--- BEGIN DOCUMENT TEXT ---
Every fall, I try to make a trip to Wausau, Wisconsin, to visit the "Birds in Art" exhibit at the Leigh Yawkey Woodson Art Museum. This extraordinary, juried exhibit was inaugurated in 1976, the year the museum opened, and has continued every year since. When I can't make it to the exhibit, I at least purchase that year's catalog. 


I discovered Birds in Art in the mid-90s, and since then have also acquired every catalog going back to 1989.  

Birds have been on the planet longer than humans, an inescapable part of our environment from earliest times. 

Grandma showing Walter a chickadee

My two-year-old grandson notices birds on our walks even when I don’t point them out, and without binoculars or me helping, Walter can accurately distinguish and name owls, chickadees, Blue Jays, crows, ducks, and woodpeckers. Small wonder that modern English words for wild birds such as hawk, owl, raven, swallow, and sparrow; for domesticated birds such as cock and fowl; and the word bird itself were all in use before the 12th Century. Birds feature in the Bible and the Quran, and in the tales, songs, literature, and artwork of essentially every human culture.
--- END DOCUMENT TEXT ---
--- BEGIN COLLECTED DATA ---
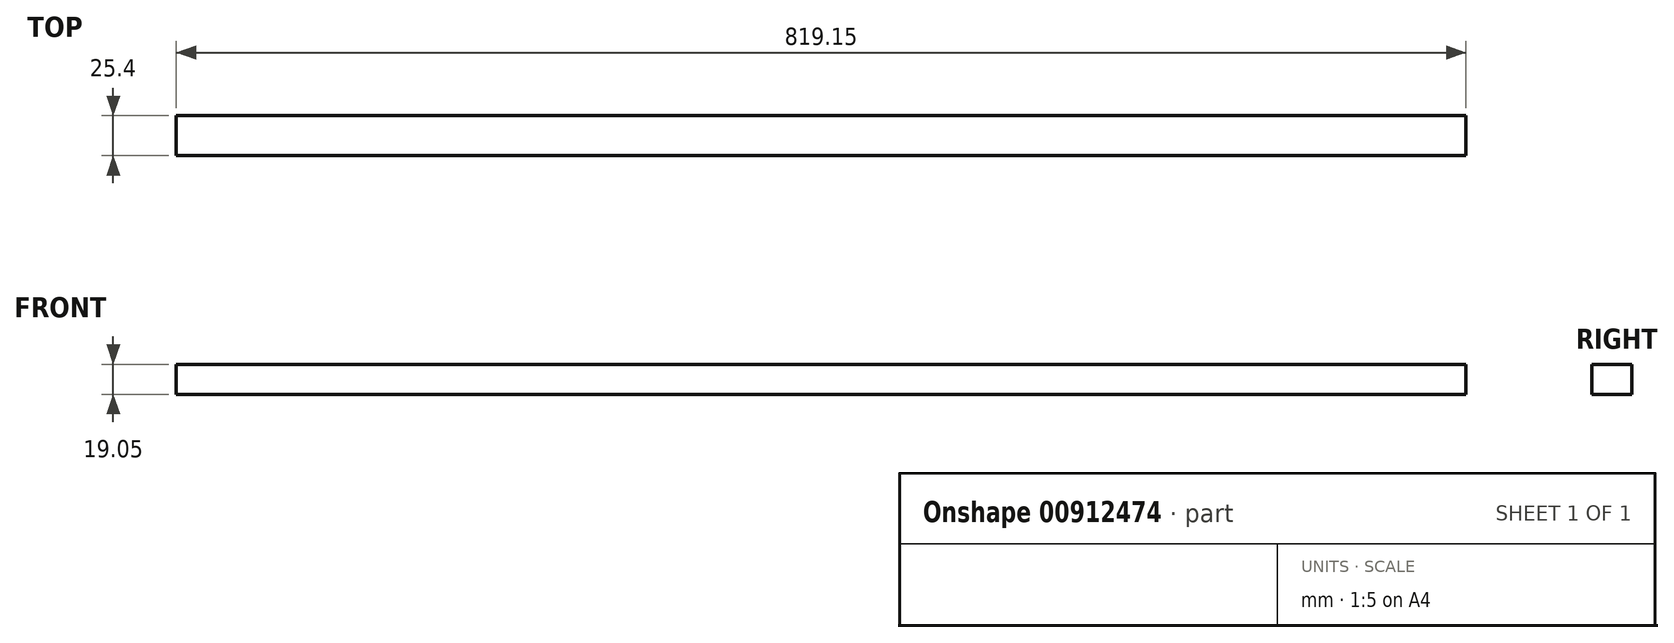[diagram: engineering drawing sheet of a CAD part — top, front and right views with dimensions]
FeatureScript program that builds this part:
--- END COLLECTED DATA ---
■ TASKS AND EXERCISES
#1 In the passage about the "Birds in Art" exhibit, in what year was the exhibit inaugurated?
#2 Pick up the passage about the "Birds in Art" exhibit after its last sentence and carry it forward.

■ SOLVED TASKS
#1 1976, the year the Leigh Yawkey Woodson Art Museum opened.

#2
The earliest known cave art includes drawings of birds. An owl depiction on the walls of the Chauvet cave in southern France is believed to be 30,000 years old. Many books and articles call it a Snowy Owl and use that as evidence that during glaciation, snowies were common, or at least noticeable, in France. Before I’d seen photos of that drawing, I reported that misinformation myself. But the cave drawing clearly depicts the owl having feather tufts, making it a much more likely tiny European Scops-Owl, medium-sized Long-eared Owl, or very large Eurasian Eagle-Owl—the three owl species with tufts that would be seen in France then or now.  

Long-eared Owl
This Long-eared Owl is the only owl I've ever photographed in Europe, not in France but in Austria. 

When I started birding, the first bird art I became aware of included what I saw in my field guides and basic bird books, and old standards—Audubon, Peterson, and Arthur Singer—doing beautiful work showing beautiful birds at their best. When I take photos, that’s what I aspire to—capturing each bird doing what it does as beautifully as I can. My favorite photos, like most of the bird art I display in my home, are straightforward depictions as true to the bird’s life in nature as possible.  

Much of the bird art I saw displayed at gift and art shops in the ‘70s were fairly expensive prints in a narrow genre: beautiful portrayals of waterfowl, often a string of ducks or geese flying into a marsh in autumn. They either included a clear representation of a hunter and dog lying in wait or implied their presence. Along with these were beautiful prints of a retriever or spaniel holding a dead duck.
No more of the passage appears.